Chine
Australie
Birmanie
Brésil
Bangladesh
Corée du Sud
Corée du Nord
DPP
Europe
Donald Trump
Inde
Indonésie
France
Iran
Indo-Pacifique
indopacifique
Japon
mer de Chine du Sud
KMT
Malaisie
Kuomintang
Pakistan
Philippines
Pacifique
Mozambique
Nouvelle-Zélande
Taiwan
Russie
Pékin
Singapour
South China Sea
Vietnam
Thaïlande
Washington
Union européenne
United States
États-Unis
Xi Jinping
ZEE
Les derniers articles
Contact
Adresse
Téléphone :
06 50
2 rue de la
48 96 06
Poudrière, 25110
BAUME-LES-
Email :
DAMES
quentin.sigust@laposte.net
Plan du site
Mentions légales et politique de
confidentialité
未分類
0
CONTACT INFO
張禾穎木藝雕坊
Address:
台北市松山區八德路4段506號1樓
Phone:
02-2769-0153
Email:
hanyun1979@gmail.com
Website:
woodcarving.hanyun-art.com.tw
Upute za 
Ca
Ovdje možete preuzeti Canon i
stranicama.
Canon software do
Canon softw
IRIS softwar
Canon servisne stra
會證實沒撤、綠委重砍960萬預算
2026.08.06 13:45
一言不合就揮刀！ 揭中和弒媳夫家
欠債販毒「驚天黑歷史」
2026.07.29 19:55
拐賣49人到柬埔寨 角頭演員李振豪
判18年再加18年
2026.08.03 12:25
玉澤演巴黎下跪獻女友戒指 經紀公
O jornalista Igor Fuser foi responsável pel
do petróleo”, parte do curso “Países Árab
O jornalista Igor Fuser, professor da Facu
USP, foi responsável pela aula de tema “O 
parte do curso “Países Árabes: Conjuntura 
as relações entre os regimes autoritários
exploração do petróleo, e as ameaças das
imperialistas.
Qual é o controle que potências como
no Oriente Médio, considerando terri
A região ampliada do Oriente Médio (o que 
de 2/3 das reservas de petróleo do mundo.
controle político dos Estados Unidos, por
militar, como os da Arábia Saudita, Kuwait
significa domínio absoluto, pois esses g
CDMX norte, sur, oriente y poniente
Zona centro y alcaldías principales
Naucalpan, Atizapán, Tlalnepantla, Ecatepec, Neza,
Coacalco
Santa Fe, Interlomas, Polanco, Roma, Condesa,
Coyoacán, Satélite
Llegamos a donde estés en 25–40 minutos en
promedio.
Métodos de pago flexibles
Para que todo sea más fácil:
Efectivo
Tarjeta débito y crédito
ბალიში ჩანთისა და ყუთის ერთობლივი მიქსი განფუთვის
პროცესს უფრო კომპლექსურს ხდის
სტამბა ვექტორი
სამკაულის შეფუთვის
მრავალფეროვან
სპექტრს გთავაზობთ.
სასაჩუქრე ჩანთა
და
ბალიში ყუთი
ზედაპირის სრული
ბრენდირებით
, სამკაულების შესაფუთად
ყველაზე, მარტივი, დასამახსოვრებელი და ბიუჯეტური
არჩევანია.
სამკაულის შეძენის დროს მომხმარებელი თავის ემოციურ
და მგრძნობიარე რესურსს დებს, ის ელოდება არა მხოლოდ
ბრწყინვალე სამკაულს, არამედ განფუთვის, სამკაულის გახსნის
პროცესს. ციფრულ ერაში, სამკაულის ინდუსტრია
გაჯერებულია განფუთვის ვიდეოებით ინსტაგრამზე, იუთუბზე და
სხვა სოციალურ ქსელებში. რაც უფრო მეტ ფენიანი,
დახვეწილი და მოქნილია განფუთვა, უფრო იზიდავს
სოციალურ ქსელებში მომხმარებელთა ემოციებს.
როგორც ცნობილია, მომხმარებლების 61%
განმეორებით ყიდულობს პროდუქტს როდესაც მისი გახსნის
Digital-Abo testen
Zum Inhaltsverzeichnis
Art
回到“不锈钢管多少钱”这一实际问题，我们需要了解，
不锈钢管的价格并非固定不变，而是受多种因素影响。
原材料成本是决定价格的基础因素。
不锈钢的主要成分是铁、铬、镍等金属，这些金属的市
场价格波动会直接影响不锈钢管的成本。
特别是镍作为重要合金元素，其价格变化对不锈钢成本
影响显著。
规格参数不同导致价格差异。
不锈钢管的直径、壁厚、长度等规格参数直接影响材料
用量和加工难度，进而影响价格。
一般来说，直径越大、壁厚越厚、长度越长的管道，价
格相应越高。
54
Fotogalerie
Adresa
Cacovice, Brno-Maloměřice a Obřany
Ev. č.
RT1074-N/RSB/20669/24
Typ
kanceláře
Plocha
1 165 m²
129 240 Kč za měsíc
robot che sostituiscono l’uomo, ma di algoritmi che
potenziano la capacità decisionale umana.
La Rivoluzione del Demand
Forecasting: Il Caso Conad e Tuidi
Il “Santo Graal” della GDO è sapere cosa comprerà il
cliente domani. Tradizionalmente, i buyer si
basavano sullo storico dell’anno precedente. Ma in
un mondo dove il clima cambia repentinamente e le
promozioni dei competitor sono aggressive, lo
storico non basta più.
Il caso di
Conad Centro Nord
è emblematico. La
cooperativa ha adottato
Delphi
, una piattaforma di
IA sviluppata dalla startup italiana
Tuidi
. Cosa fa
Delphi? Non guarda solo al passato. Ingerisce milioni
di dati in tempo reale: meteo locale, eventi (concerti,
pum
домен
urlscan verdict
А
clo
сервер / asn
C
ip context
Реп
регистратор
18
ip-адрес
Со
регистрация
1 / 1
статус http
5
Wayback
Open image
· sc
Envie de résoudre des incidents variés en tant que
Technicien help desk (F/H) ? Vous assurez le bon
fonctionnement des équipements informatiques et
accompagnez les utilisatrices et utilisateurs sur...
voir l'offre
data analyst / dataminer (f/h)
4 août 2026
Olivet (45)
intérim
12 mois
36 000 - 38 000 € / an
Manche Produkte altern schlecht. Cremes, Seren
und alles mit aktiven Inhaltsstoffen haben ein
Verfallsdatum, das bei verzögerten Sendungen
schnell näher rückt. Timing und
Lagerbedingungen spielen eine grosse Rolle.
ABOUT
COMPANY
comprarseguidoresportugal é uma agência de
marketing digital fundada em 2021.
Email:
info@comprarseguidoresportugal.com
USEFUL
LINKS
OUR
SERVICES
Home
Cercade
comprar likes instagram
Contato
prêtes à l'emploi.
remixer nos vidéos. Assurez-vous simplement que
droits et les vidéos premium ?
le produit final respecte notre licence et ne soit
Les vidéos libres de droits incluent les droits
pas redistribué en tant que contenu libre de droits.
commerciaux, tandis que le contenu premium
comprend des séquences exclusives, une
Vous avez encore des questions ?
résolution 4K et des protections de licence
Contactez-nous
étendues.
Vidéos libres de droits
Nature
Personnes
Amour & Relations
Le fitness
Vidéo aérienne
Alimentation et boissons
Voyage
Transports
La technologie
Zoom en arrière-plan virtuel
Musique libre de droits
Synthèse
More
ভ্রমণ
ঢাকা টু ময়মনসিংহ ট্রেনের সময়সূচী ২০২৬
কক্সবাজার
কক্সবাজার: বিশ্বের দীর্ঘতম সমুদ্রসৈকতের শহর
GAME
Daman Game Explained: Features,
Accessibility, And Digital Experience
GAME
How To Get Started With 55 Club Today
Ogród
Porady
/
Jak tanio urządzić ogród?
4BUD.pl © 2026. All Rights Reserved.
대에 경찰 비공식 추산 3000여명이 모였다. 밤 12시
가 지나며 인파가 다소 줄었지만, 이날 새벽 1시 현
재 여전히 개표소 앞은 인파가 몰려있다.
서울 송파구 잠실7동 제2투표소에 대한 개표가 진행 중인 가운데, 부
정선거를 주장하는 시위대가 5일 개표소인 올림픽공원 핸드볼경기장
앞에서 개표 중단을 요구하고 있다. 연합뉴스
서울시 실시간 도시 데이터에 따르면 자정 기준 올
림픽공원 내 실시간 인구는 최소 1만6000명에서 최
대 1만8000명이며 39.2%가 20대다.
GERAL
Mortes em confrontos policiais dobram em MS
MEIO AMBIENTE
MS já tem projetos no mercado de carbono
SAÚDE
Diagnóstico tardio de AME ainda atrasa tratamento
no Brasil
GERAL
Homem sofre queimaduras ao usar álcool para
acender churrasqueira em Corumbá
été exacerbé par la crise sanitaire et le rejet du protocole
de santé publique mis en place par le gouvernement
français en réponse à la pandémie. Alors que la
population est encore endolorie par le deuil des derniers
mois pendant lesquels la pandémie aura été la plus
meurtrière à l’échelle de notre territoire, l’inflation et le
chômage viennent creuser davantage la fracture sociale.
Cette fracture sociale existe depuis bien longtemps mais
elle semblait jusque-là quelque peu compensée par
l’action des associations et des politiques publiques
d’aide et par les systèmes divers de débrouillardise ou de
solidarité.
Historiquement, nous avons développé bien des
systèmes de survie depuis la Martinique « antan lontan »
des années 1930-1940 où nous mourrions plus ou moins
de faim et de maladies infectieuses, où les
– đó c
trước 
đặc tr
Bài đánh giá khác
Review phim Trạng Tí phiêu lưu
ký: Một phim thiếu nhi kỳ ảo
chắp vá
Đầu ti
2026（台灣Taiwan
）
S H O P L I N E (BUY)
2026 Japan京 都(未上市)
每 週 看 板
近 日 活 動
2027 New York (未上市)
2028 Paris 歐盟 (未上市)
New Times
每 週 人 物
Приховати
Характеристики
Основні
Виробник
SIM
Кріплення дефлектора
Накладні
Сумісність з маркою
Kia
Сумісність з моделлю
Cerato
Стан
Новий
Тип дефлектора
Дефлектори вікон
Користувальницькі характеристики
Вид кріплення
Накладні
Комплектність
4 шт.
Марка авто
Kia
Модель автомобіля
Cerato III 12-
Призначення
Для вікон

*-*-*

= AIM OF THE TASK =
Gather each line of the listing in which the string "premium" appears, treating uppercase and lowercase letters as distinct.

= TASK RESULT =
droits et les vidéos premium ?
commerciaux, tandis que le contenu premium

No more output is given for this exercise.